On Sunday night, during suspenseful and superb finale, Rust Cohle (Matthew McConaughey) and Marty Hart (Woody Harrelson) closed a psycho serial killer, making it rather more about emotional than intellectual probing.
As one fan tweeted shortly after the show was over, he “Didn’t expect to cry at the end of ‘True Detective.'”
In its last episode of the first season, “True Detective” “served both aspects of its personality — the mystery of Dora Lange’s murder and the lives of Rustin Cohle and Martin Hart — without ever betraying the series’ soul,” reports MTV.
“The Yellow King, the Man with the Scars, Carcosa, the Tuttles, Reggie Ledoux, Marie Fontenot and every other string on the cork board pushed the story forward for eight hours, but in the end, the ultimate, most satisfying conclusion amounted to nothing more than two men having a conversation in the parking lot of a hospital,” the publication adds.
The answer to the central mystery of this season appeared to be simple enough, even by the standards of a police procedural.
Rust and Marty have finally got their man – Errol William Childress, who’s son of Billy Lee Childress. They tracked him down deep in bayou country, and captured him in his house. In one room of it was a dead elderly man tied to a bed with his mouth sewn shut.
Both main characters survived the ordeal, though Rust faced a short term coma. Later viewers learned that the police linked Childress to dozens of missing persons cases including the Dora Lange murder.
However, Rust wasn’t fully satisfied as any alleged connections to Senator Tuttle’s family have been “discredited.” “We didn’t get them all,” Rust says from his hospital bed. “But we got ours,” Marty replies.

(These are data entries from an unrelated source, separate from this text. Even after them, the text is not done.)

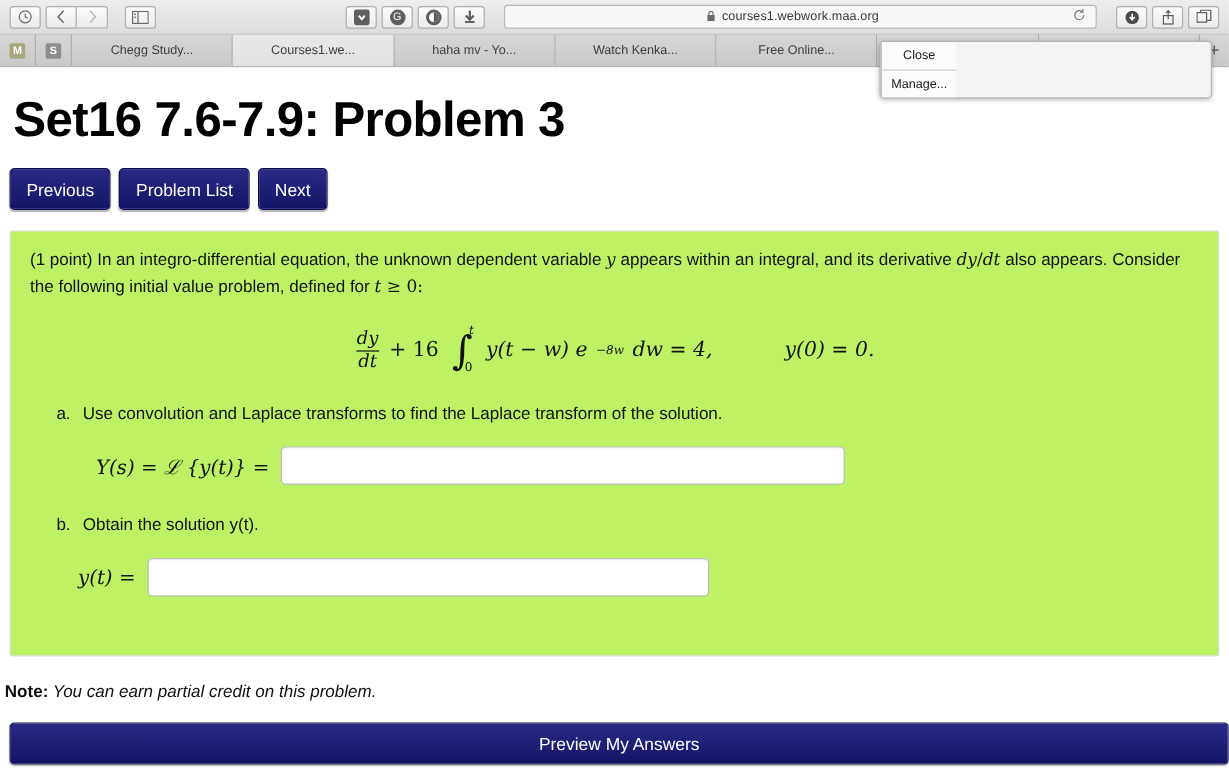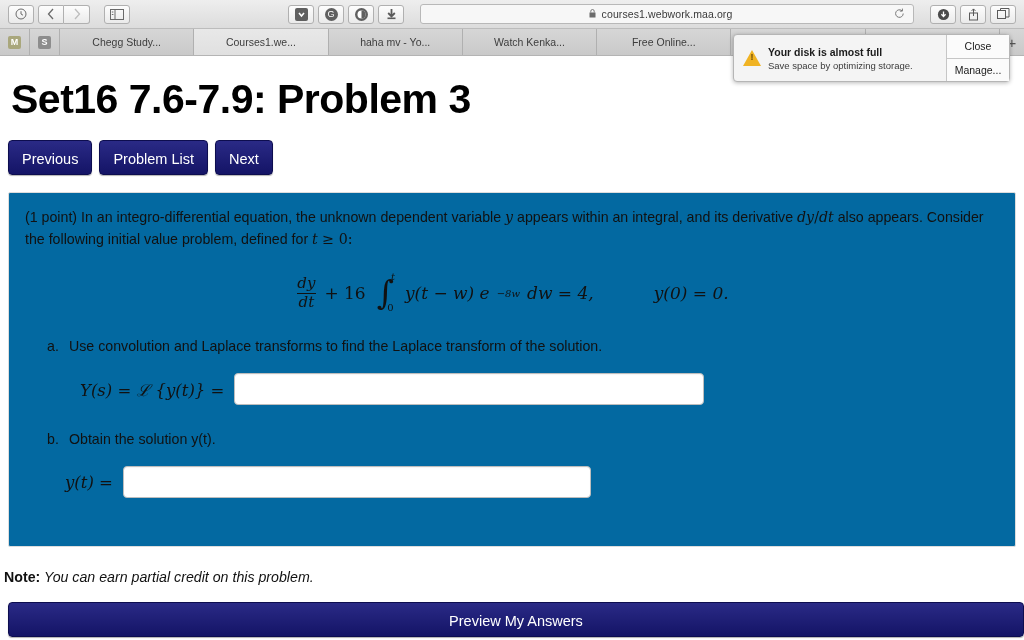--- a/index.html
+++ b/index.html
@@ -231,21 +231,21 @@
     font-size: 14.5px;
     padding: 11px 13px 7px;
     line-height: 1.05;
     box-shadow: 0 1px 1px rgba(0,0,0,0.3);
     white-space: nowrap;
   }
 
   .problem-panel {
     margin: 17px 8px 0 8px;
     border: 1px solid #dddddd;
-    background: #0369a1;
+    background: #bef264;
     border-radius: 2px;
     padding: 14px 16px 20px 16px;
     min-height: 355px;
   }
   .prob-text {
     font-size: 14.2px;
     color: #111;
     line-height: 1.5;
   }
   .mi { font-family: "DejaVu Serif", serif; font-style: italic; }
@@ -452,27 +452,20 @@
     <div class="tab active">Courses1.we...</div>
     <div class="tab">haha mv - Yo...</div>
     <div class="tab">Watch Kenka...</div>
     <div class="tab">Free Online...</div>
     <div class="tab">PRODUCE 1...</div>
     <div class="tab">Episode 1 -...</div>
     <div class="tab-plus">+</div>
   </div>
 
   <div class="notification">
-    <div class="notif-main">
-      <span class="warn-tri"></span>
-      <span class="notif-texts">
-        <div class="notif-title">Your disk is almost full</div>
-        <div class="notif-sub">Save space by optimizing storage.</div>
-      </span>
-    </div>
     <div class="notif-actions">
       <div class="notif-btn first">Close</div>
       <div class="notif-btn">Manage...</div>
     </div>
   </div>
 </div>
 
 <div class="page">
 
   <div class="page-title">Set16 7.6-7.9: Problem 3</div>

“For such a thoroughgoing downer, “True Detective” has nonetheless moved both fans and detractors online to respond with humor. Something about it just makes us want to laugh. A tattoo on a murder victim looked a lot like the Time Warner Cable symbol. (Could the show tell us something about the Comcast merger?)” New Yorker concluded.
“Someone pointed out that McConaughey and Harrelson’s previous appearances together onscreen were evidence that, just as Rust claims, “time is a flat circle,” dooming us to repeat ourselves. Last month, people started making “True Detective” Valentine’s Day cards,” the publication added.
MTV wrote of the season: “It’s hard to imagine that HBO won’t approve of whatever second season Nic Pizzolatto is currently writing, but while the future of “True Detective” is uncertain for the time being, maybe that’s for the best.”
“Maybe it will give everyone the opportunity to think about what we’ve spent eight hours watching. In its first series, “True Detective” was something unique even in what is, in all honesty, a golden age of television. It was pitch black, philosophical, unabashedly entertaining, thoughtful and ultimately hopeful and human storytelling that trusted its audience’s intelligence and their capacity to be challenged.”